Mi corazón se desgarra de dolor y vergüenza por mi propio hijo. Hace cinco años, mi hijo, Javier, destruyó su familia al traicionar a su esposa, quien cuidaba de sus recién nacidos gemelos. Mientras Lucía, mi exnuera, pasaba noches en vela meciendo a los niños, él construía en secreto una nueva vida con otra mujer. Yo, Carmen, vivo en Zaragoza y aún no logro aceptar lo que hizo. Su nueva compañera, Aitana, es para mí el símbolo de la felicidad arruinada, y me niego a aceptarla. Mi hijo se ha convertido en un extraño, y no sé si podré perdonarlo jamás.
Hace cinco años, Javier se divorció de Lucía. Sus gemelos apenas tenían unos meses. Supe que le fue infiel mientras ella, agotada por las noches sin dormir, se entregaba por completo a los niños. Su amante, la joven y obstinada Aitana, le dio un ultimátum: divorcio o ella se iba. Y Javier la eligió a ella. Lucía se quedó sola con dos bebés en brazos, y yo no podía soportar ver su sufrimiento. Mi alma sangraba al pensar que mi hijo fuera capaz de tal vileza: abandonar a su esposa e hijos por una pasión nueva. ¿Cómo se puede construir la felicidad sobre las lágrimas ajenas?

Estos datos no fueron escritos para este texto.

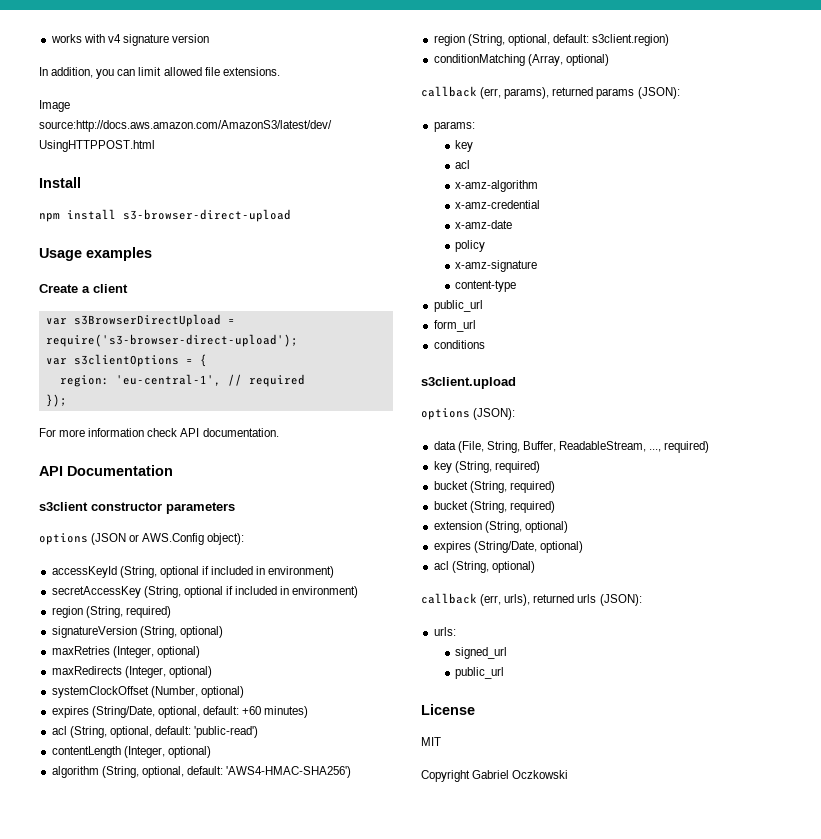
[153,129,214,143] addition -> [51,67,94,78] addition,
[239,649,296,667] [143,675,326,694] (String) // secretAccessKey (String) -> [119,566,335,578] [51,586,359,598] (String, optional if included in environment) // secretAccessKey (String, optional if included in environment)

Desde el principio, le dije a Javier que jamás aceptaría a Aitana. Se equivocaba si creía que me resignaría a su traición. Pero no me escuchó. Un año después, le propuso matrimonio y se casaron. No fui a la boda; sentía demasiada vergüenza por él. Como madre, no podía mirar cómo destruía todo lo que había sido importante para nuestra familia. Ahora, Javier y Aitana viven en un piso alquilado en el centro de la ciudad y crían a su propio hijo. Sé que es mi nieto, pero cada vez que pienso en él, siento un nudo en la garganta. Mis verdaderos nietos, los gemelos, viven con Lucía, y los quiero con toda el alma. Por ellos, haría cualquier cosa.
Con Javier apenas hablamos. Lo invité en Nochevieja, esperando que viniera solo, pero se negó, diciendo que no iría sin Aitana. Y yo no quiero verla, ni ahora ni nunca. En cambio, Lucía aceptó mi invitación con alegría. Tenemos una relación maravillosa, y se ha convertido en la hija que nunca tuve. En Nochevieja nos reunimos en un círculo familiar cálido: los niños cantaban villancicos mientras Lucía me ayudaba a preparar la cena. Al mirarla, veía cuánto había sufrido. Se había entregado por completo a sus hijos, olvidando sus propios deseos. Su vida era un eterno cuidado hacia los gemelos, y me duele profundamente por ella.
Lucía no mira a otros hombres, no puede dejar atrás el pasado. He intentado hablar con ella muchas veces, pero aún carga con la herida de la traición. Así es nuestra vida ahora: nos apoyamos mutuamente, yo la ayudo con los niños y ella me llama su segunda madre. Esto calienta mi corazón, pero no aplaca el dolor. Mi hijo ni siquiera llamó para felicitarme en las fiestas. Me pregunto: ¿entenderá alguna vez el daño que causó? ¿Podré perdonarlo algún día por romper la familia y dejar a sus hijos sin padre? La vida ya no será igual, pero doy gracias por Lucía y mis nietos, quienes me dan fuerzas para seguir, a pesar de la amargura y la decepción.